Ne nous demandez pas d’où nous le savons, mais nous le savons et nos sources sont…solides. Instruction venant de tout en haut, il faut faire rentrer du pognon à n’importe quel coût. Le système s’effondre, bientôt on ne pourra même plus payer les retraites en cours, faut de la tune ! Quel que soit le montant de la dette due, 2000€, 10.000€, 200.000€, le moratoire de remboursement ne dépassera pas 24 mois ! De plus, les moratoires anciens, négociés à l’époque du RSI n’ont plus aucune validité et peuvent totalement être remis en cause.

  1. Saisies en cascades

Suite logique, quand on ne peut plus faire face à ses ‘’obligations’’, le créancier passe à la phase supérieure, la saisie par voie d’huissier. Et ils sont triés sur le volet… Si ce n’est déjà fait (l’anticipation n’est pas votre fort, on le sait 😊 ), il va falloir sérieusement s’organiser.

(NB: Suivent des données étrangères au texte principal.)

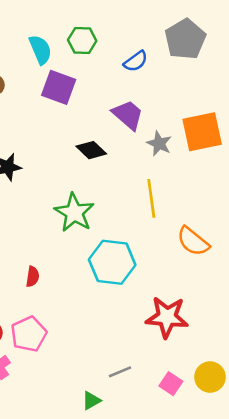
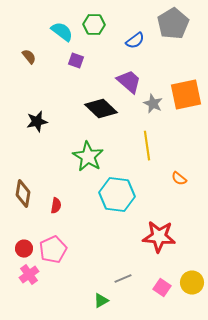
cyan semicircle: (40, 50) -> (62, 32), turned -30
purple square: (59, 87) -> (76, 61), size x0.6
black diamond: (91, 150) -> (101, 109), size x1.4
orange semicircle: (193, 241) -> (179, 179), size x0.6

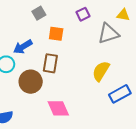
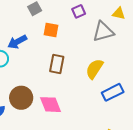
brown rectangle: (50, 63) -> (57, 64), moved
brown circle: (31, 82) -> (21, 98), moved

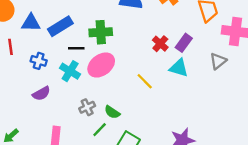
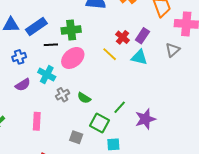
blue cross: (39, 61) -> (19, 57), turned -32
cyan cross: (70, 71) -> (47, 75), moved
yellow line: (145, 81) -> (110, 54), moved
green line: (100, 130) -> (120, 107), moved

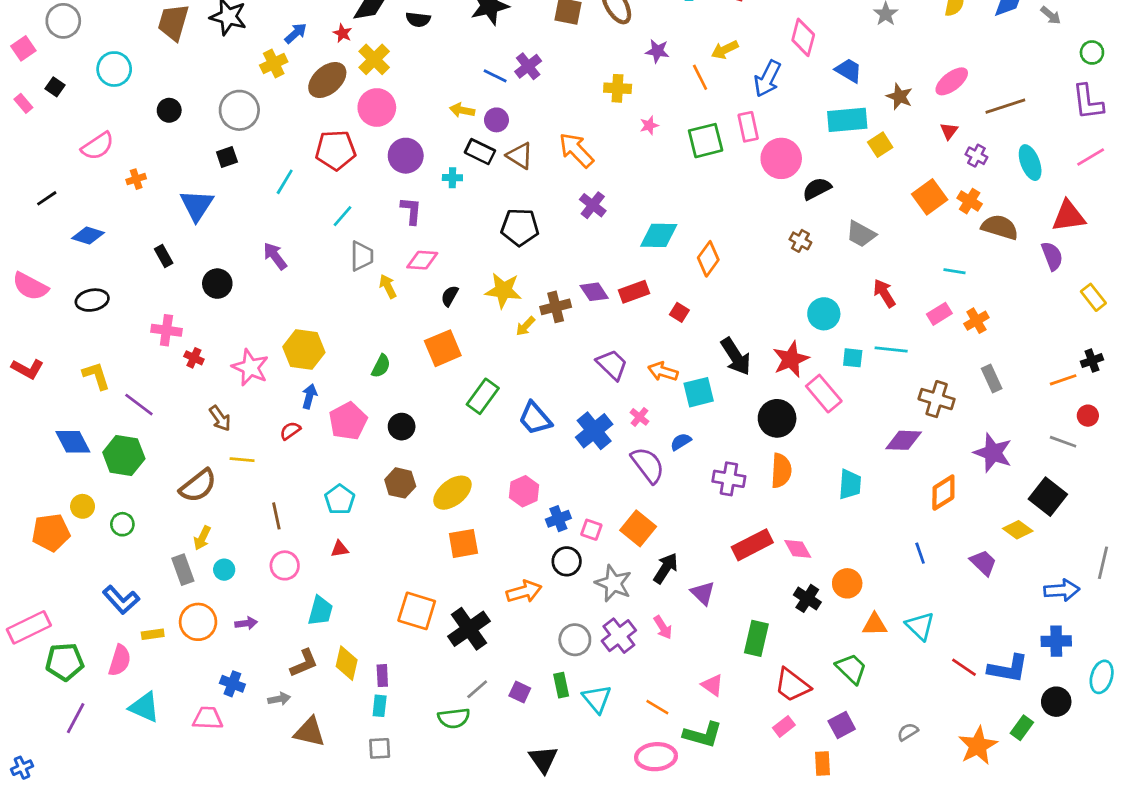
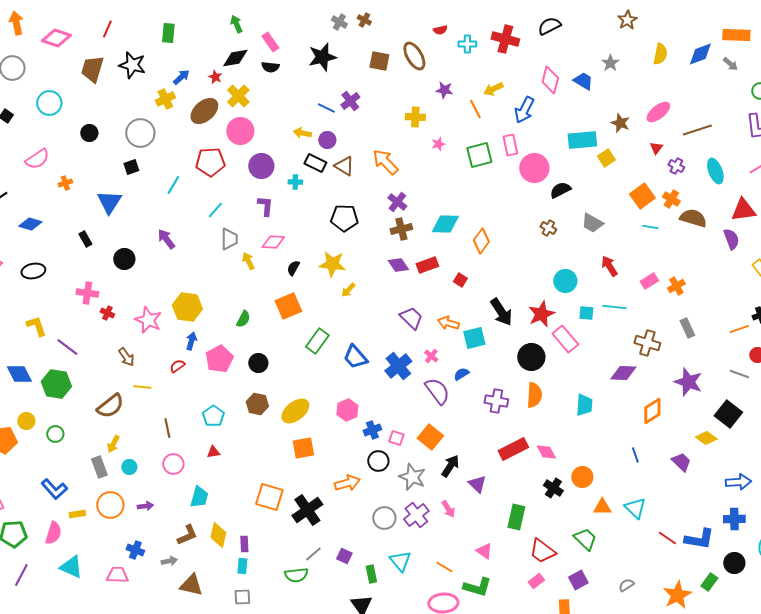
blue trapezoid: (849, 70) -> (583, 81), moved
cyan line: (954, 271) -> (650, 227), moved
brown cross: (556, 307) -> (401, 229), moved
green rectangle: (561, 685) -> (371, 574), moved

  1. Asseoir la transmission de la dette

Dette sociale = dette perso ou dette pro. Au mieux, on entendra qu’il s’agit d’une dette issue d’une activité pro, et même si certains juges de TC effacent tout ou partie des dettes sociales dans le cadre de certaines liquidations judiciaires, tout est fait pour ne pas instaurer une jurisprudence actant la dette sociale comme dette professionnelle. Dans le cadre du toujours très populaire statut d’EI – Entreprise Individuelle, la question ne se pose même pas. Elle est donc toujours transmissible à ses ayants-droits dans le cadre d’une succession, à ne pas oublier.

  1. Collaboration pleine et entière entre URSSAF et Bercy

Envoi automatisé des déclarations de revenus par Bercy auprès des URSSAFS, c’est déjà le cas depuis 1 an. Pourquoi l’URSSAF applique-t-elle toujours des forfaits dantesques en cas d’absence de déclaration DSI ? C’est juste pour mettre la pression, l’URSSAF sait très exactement ce que vous lui devez. Enfin, cela ne l’empêche pas de faire des erreurs hein, donc, faut tout contrôler 😊

  1. Assignation en liquidation judiciaire

L’arme absolue. Vous avez accumulé des dettes sociales sur plusieurs mois, plusieurs années ? Le montant de ces dettes dépasse les capacités de vos fonds propres ? Vous êtes donc en fonds-propres négatif, et explicitement en situation précaire. Votre devoir est normalement de vous mettre sous la protection du Tribunal de Commerce. Vous aviez oublié ce principe, pas d’inquiétude, l’URSSAF ne l’oubliera pas. C’est un peu comme la saisie d’un véhicule, quoi de plus utile après avoir saisi l’outil de travail que de le détruire complètement ?

Bref, vous voilà prévenu, la guerre est déclarée et elle va être saignante, ce sera même un vrai massacre. Pourquoi ? Parce que la majorité, comme toujours, n’aura pas anticipé, ne se sera pas préparée.

Artisan-cotisant

Le combat face à l’URSSAF serait inégal ? Oui. Perdu d’avance, certainement pas ! Il ne s’agit que d’une question de mental, de volonté, de préparation. Face à un mafieux avec un couteau, mieux vaut prévoir l’artillerie lourde et ne pas oublier ses munitions.